Ormai da diversi anni, in Italia è aumentato il numero di persone che decidono di approcciarsi, come hobbisti, al mondo della coltivazione della cannabis. Un’ampia percentuale di questi utenti acquista semi autofiorenti. Il motivo è legato al fatto che, grazie a questi semi non fotoperiodici che crescono senza bisogno di impegno di tempo e soldi per quanto riguarda l’illuminazione, è possibile ottenere raccolti soddisfacenti anche se non si ha esperienza. Le piante autofiorenti, infatti, sono molto resistenti.
Quando le si chiama in causa, sono numerosi gli interrogativi che vengono in mente. Tra questi, rientrano le domande di chi si chiede se è possibile o meno clonare le piantine. Scopriamo qualcosa di più in merito nelle prossime righe.
Cosa vuol dire clonare una pianta di cannabis?
Prima di entrare nel vivo di tutto quello che riguarda la clonazione delle piante di cannabis autofiorenti, vediamo cosa si intende in generale quando si chiama in causa la sopra citata espressione.
La clonazione di una pianta di cannabis – attenzione, la definizione può essere applicata a qualsiasi specie vegetale – è un’operazione che vede il coltivatore prelevare una talea da una pianta madre. Lo scopo è ovviamente quello di produrre una seconda pianta ex novo. Nel caso che stiamo analizzando, ossia quello della cannabis, la clonazione è considerata il gold standard per preservare genetiche di particolare pregio.
La seconda pianta, infatti, sarà un clone della prima, in tutto e per tutto uguale dal punto di vista genetico. Quanto appena specificato ci aiuta a inquadrare un ulteriore vantaggio, ossia quello economico. Grazie alla clonazione, si riesce di fatto a bypassare l’acquisto di nuove sementi.
Dopo questa doverosa premessa generale, possiamo aprire la parentesi relativa alla clonazione delle piante di cannabis autofiorente.
Le piante di cannabis autofiorente si possono clonare?
Sì, le piante di cannabis autofiorente si possono clonare. Tra il potere e il fatto di ottenere risultati di qualità, però, c’è di mezzo il mare! Per amor di precisione, ricordiamo che tra i principali miti da sfatare nel mondo breeder c’è proprio l’impossibilità di clonare le autofiorenti. Come già detto si può fare, ma non è facile avere successo. Per quale motivo?
Per rispondere alla domanda, dobbiamo focalizzarci sulla caratteristica principale delle piante a cui sono dedicate queste righe. La cannabis autofiorente, come abbiamo avuto modo di ricordare all’inizio dell’articolo, non essendo fotoperiodica non prospera sulla base di fattori come l’illuminazione, ma tenendo conto dell’età. Tutto ciò accade grazie all’influenza della genetica ruderalis, originaria di una zona del mondo a dir poco ostica dal punto di vista climatico, ossia la Siberia.

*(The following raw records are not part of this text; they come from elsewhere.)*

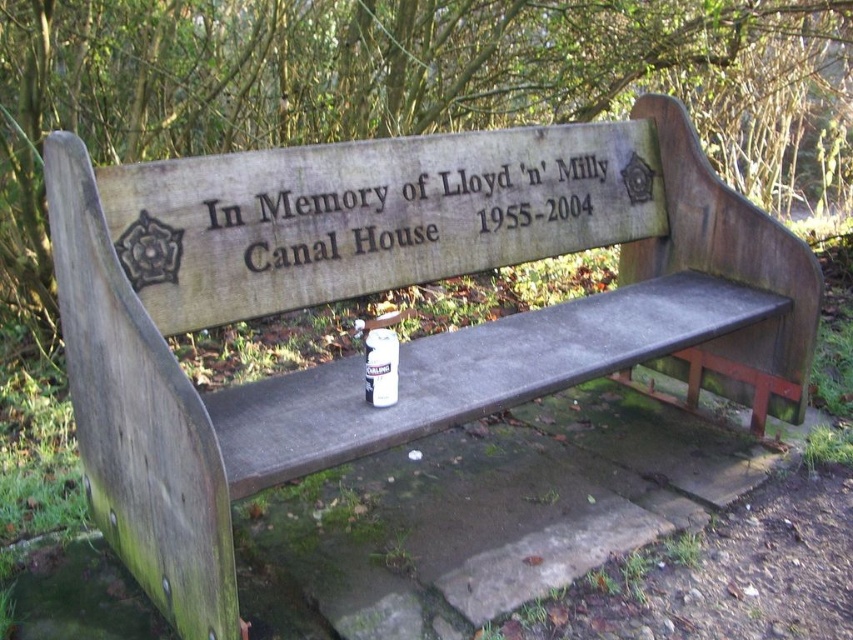
Question: Can you confirm if black engraved text at center is positioned above white matte can at center?

Choices:
 (A) yes
 (B) no

Answer: (A)

Question: Can you confirm if black engraved text at center is bigger than white matte can at center?

Choices:
 (A) no
 (B) yes

Answer: (B)

Question: Is black engraved text at center to the left of white matte can at center from the viewer's perspective?

Choices:
 (A) yes
 (B) no

Answer: (B)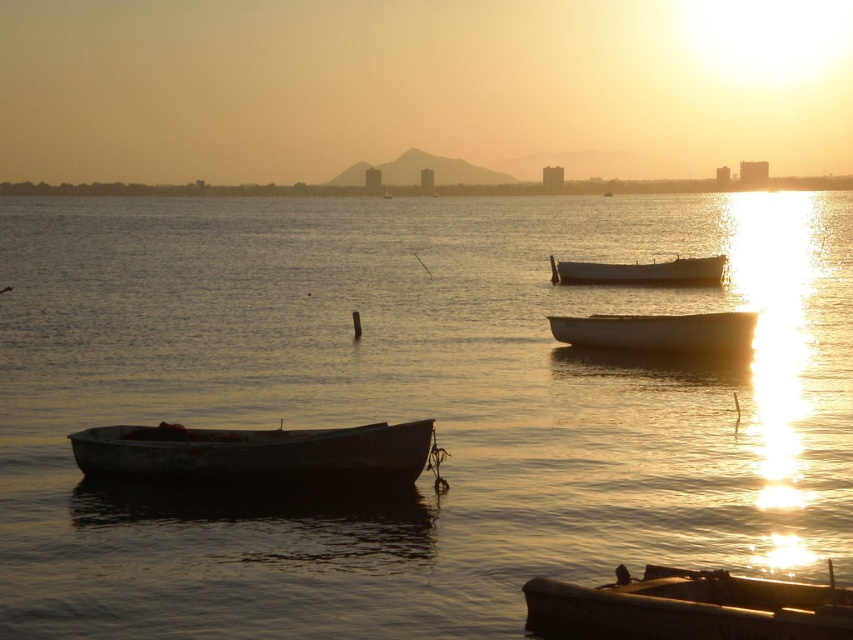
Question: Which object appears farthest from the camera in this image?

In virtù di questa peculiarità, nel momento in cui si taglia la talea e la si mette a dimora con l’intento di ottenere un clone, si è maggiormente esposti al rischio di trovarsi, al momento del raccolto, con piante molto piccole. Ciò accade in quanto, dal momento che le talee condividono tutto della pianta madre, c’è una corrispondenza perfetta anche dal punto di vista dell’età.
Il dibattito in seno alla comunità dei breeder
Sulla clonazione delle piante di cannabis autofiorenti è acceso da anni, in seno alla comunità dei breeder, un fervente dibattito. Ci sono coltivatori esperti che affermano di essere riusciti a ottenere, a partire da piantine a carattere autofiorente, dei cloni di qualità.
Altri, invece, scelgono la pratica attorno alla quale ruotano queste righe, ma solo con lo scopo di preservare la genetica e non per arrivare a piante destinate poi al consumo umano. Se si punta ad avere piante rigogliose, la clonazione potrebbe non essere la strada giusta. Non bisogna infatti dimenticare che il prelievo dalla pianta madre è un piccolo trauma per la talea, che ha bisogno di riprendersi e di un tempo che, di riflesso, non può essere impiegato per la produzione di cime compatte.